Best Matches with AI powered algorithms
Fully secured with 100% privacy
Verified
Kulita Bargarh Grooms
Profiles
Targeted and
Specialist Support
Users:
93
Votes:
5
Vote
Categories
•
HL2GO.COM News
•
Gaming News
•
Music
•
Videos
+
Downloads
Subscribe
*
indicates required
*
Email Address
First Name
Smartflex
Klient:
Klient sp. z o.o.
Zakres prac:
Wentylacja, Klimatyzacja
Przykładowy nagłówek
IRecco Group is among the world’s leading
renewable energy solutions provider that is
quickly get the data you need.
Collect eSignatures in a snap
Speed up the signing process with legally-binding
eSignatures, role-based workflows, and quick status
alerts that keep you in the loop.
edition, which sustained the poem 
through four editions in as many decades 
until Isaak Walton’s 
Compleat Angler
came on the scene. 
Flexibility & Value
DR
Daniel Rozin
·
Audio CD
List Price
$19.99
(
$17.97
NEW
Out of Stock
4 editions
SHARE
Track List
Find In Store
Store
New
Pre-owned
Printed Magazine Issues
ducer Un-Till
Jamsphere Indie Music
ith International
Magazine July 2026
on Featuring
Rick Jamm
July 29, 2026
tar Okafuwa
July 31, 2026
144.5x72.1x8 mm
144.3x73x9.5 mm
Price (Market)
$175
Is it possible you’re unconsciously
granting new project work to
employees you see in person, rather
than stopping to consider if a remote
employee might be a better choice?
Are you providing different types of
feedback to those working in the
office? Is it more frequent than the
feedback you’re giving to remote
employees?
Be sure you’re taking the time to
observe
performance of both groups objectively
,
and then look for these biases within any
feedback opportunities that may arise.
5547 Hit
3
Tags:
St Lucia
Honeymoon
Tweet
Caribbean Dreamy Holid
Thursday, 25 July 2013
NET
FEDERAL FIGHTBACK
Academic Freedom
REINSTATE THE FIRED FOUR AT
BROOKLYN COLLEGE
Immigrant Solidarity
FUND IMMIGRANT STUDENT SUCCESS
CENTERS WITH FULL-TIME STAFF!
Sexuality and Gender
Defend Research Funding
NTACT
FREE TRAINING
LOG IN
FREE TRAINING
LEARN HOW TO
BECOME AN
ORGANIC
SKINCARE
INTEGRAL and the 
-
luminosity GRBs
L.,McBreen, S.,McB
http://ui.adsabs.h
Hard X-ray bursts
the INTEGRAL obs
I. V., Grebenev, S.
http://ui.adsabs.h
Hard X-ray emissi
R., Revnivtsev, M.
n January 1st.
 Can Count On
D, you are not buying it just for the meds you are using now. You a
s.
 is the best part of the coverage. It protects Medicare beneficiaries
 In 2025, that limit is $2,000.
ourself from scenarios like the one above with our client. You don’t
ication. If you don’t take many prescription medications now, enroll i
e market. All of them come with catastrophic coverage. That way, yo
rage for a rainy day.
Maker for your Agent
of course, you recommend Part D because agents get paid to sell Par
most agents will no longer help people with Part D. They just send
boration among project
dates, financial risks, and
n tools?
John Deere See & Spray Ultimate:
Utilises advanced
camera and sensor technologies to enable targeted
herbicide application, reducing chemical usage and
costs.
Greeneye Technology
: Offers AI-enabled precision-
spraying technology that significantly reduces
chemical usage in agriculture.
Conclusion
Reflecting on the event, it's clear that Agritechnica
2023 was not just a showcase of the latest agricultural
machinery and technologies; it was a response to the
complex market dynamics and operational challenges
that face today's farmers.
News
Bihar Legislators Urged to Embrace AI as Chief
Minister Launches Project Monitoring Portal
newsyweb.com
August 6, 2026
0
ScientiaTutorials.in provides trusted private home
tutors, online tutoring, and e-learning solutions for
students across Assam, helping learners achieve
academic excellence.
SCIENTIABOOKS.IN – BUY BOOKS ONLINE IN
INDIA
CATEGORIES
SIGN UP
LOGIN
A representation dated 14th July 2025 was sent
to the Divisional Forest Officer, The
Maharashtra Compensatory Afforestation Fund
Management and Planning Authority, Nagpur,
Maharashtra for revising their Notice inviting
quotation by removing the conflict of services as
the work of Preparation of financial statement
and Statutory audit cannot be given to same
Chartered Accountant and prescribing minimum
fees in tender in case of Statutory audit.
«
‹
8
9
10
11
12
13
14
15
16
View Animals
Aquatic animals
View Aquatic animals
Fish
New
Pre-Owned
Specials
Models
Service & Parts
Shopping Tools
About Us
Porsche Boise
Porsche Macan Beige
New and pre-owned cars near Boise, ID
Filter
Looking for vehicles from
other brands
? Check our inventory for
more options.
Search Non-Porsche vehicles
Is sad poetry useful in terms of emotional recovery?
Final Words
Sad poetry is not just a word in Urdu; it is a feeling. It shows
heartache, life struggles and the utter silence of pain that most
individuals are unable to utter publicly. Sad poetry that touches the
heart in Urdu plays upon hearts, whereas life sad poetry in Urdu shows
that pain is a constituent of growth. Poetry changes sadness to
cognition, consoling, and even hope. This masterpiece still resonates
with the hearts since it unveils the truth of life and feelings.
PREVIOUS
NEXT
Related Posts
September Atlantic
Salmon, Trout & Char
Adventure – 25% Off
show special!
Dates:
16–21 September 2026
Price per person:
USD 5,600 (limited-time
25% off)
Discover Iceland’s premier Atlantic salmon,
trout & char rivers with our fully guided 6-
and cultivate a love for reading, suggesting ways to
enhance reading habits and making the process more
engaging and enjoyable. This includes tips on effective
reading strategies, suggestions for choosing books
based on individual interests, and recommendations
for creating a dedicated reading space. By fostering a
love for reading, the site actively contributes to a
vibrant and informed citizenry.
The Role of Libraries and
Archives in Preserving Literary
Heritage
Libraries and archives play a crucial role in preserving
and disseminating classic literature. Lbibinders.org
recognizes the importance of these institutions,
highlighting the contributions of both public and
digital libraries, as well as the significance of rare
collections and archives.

• • • • •

• _TASK PROMPT_
Every entry is to be repeated precisely as it stands.

• _OUTPUT FOR THIS EXERCISE_
Best Matches with AI powered algorithms
Fully secured with 100% privacy
Verified
Kulita Bargarh Grooms
Profiles
Targeted and
Specialist Support
Users:
93
Votes:
5
Vote
Categories
•
HL2GO.COM News
•
Gaming News
•
Music
•
Videos
+
Downloads
Subscribe
*
indicates required
*
Email Address
First Name
Smartflex
Klient:
Klient sp. z o.o.
Zakres prac:
Wentylacja, Klimatyzacja
Przykładowy nagłówek
IRecco Group is among the world’s leading
renewable energy solutions provider that is
quickly get the data you need.
Collect eSignatures in a snap
Speed up the signing process with legally-binding
eSignatures, role-based workflows, and quick status
alerts that keep you in the loop.
edition, which sustained the poem 
through four editions in as many decades 
until Isaak Walton’s 
Compleat Angler
came on the scene. 
Flexibility & Value
DR
Daniel Rozin
·
Audio CD
List Price
$19.99
(
$17.97
NEW
Out of Stock
4 editions
SHARE
Track List
Find In Store
Store
New
Pre-owned
Printed Magazine Issues
ducer Un-Till
Jamsphere Indie Music
ith International
Magazine July 2026
on Featuring
Rick Jamm
July 29, 2026
tar Okafuwa
July 31, 2026
144.5x72.1x8 mm
144.3x73x9.5 mm
Price (Market)
$175
Is it possible you’re unconsciously
granting new project work to
employees you see in person, rather
than stopping to consider if a remote
employee might be a better choice?
Are you providing different types of
feedback to those working in the
office? Is it more frequent than the
feedback you’re giving to remote
employees?
Be sure you’re taking the time to
observe
performance of both groups objectively
,
and then look for these biases within any
feedback opportunities that may arise.
5547 Hit
3
Tags:
St Lucia
Honeymoon
Tweet
Caribbean Dreamy Holid
Thursday, 25 July 2013
NET
FEDERAL FIGHTBACK
Academic Freedom
REINSTATE THE FIRED FOUR AT
BROOKLYN COLLEGE
Immigrant Solidarity
FUND IMMIGRANT STUDENT SUCCESS
CENTERS WITH FULL-TIME STAFF!
Sexuality and Gender
Defend Research Funding
NTACT
FREE TRAINING
LOG IN
FREE TRAINING
LEARN HOW TO
BECOME AN
ORGANIC
SKINCARE
INTEGRAL and the 
-
luminosity GRBs
L.,McBreen, S.,McB
http://ui.adsabs.h
Hard X-ray bursts
the INTEGRAL obs
I. V., Grebenev, S.
http://ui.adsabs.h
Hard X-ray emissi
R., Revnivtsev, M.
n January 1st.
 Can Count On
D, you are not buying it just for the meds you are using now. You a
s.
 is the best part of the coverage. It protects Medicare beneficiaries
 In 2025, that limit is $2,000.
ourself from scenarios like the one above with our client. You don’t
ication. If you don’t take many prescription medications now, enroll i
e market. All of them come with catastrophic coverage. That way, yo
rage for a rainy day.
Maker for your Agent
of course, you recommend Part D because agents get paid to sell Par
most agents will no longer help people with Part D. They just send
boration among project
dates, financial risks, and
n tools?
John Deere See & Spray Ultimate:
Utilises advanced
camera and sensor technologies to enable targeted
herbicide application, reducing chemical usage and
costs.
Greeneye Technology
: Offers AI-enabled precision-
spraying technology that significantly reduces
chemical usage in agriculture.
Conclusion
Reflecting on the event, it's clear that Agritechnica
2023 was not just a showcase of the latest agricultural
machinery and technologies; it was a response to the
complex market dynamics and operational challenges
that face today's farmers.
News
Bihar Legislators Urged to Embrace AI as Chief
Minister Launches Project Monitoring Portal
newsyweb.com
August 6, 2026
0
ScientiaTutorials.in provides trusted private home
tutors, online tutoring, and e-learning solutions for
students across Assam, helping learners achieve
academic excellence.
SCIENTIABOOKS.IN – BUY BOOKS ONLINE IN
INDIA
CATEGORIES
SIGN UP
LOGIN
A representation dated 14th July 2025 was sent
to the Divisional Forest Officer, The
Maharashtra Compensatory Afforestation Fund
Management and Planning Authority, Nagpur,
Maharashtra for revising their Notice inviting
quotation by removing the conflict of services as
the work of Preparation of financial statement
and Statutory audit cannot be given to same
Chartered Accountant and prescribing minimum
fees in tender in case of Statutory audit.
«
‹
8
9
10
11
12
13
14
15
16
View Animals
Aquatic animals
View Aquatic animals
Fish
New
Pre-Owned
Specials
Models
Service & Parts
Shopping Tools
About Us
Porsche Boise
Porsche Macan Beige
New and pre-owned cars near Boise, ID
Filter
Looking for vehicles from
other brands
? Check our inventory for
more options.
Search Non-Porsche vehicles
Is sad poetry useful in terms of emotional recovery?
Final Words
Sad poetry is not just a word in Urdu; it is a feeling. It shows
heartache, life struggles and the utter silence of pain that most
individuals are unable to utter publicly. Sad poetry that touches the
heart in Urdu plays upon hearts, whereas life sad poetry in Urdu shows
that pain is a constituent of growth. Poetry changes sadness to
cognition, consoling, and even hope. This masterpiece still resonates
with the hearts since it unveils the truth of life and feelings.
PREVIOUS
NEXT
Related Posts
September Atlantic
Salmon, Trout & Char
Adventure – 25% Off
show special!
Dates:
16–21 September 2026
Price per person:
USD 5,600 (limited-time
25% off)
Discover Iceland’s premier Atlantic salmon,
trout & char rivers with our fully guided 6-
and cultivate a love for reading, suggesting ways to
enhance reading habits and making the process more
engaging and enjoyable. This includes tips on effective
reading strategies, suggestions for choosing books
based on individual interests, and recommendations
for creating a dedicated reading space. By fostering a
love for reading, the site actively contributes to a
vibrant and informed citizenry.
The Role of Libraries and
Archives in Preserving Literary
Heritage
Libraries and archives play a crucial role in preserving
and disseminating classic literature. Lbibinders.org
recognizes the importance of these institutions,
highlighting the contributions of both public and
digital libraries, as well as the significance of rare
collections and archives.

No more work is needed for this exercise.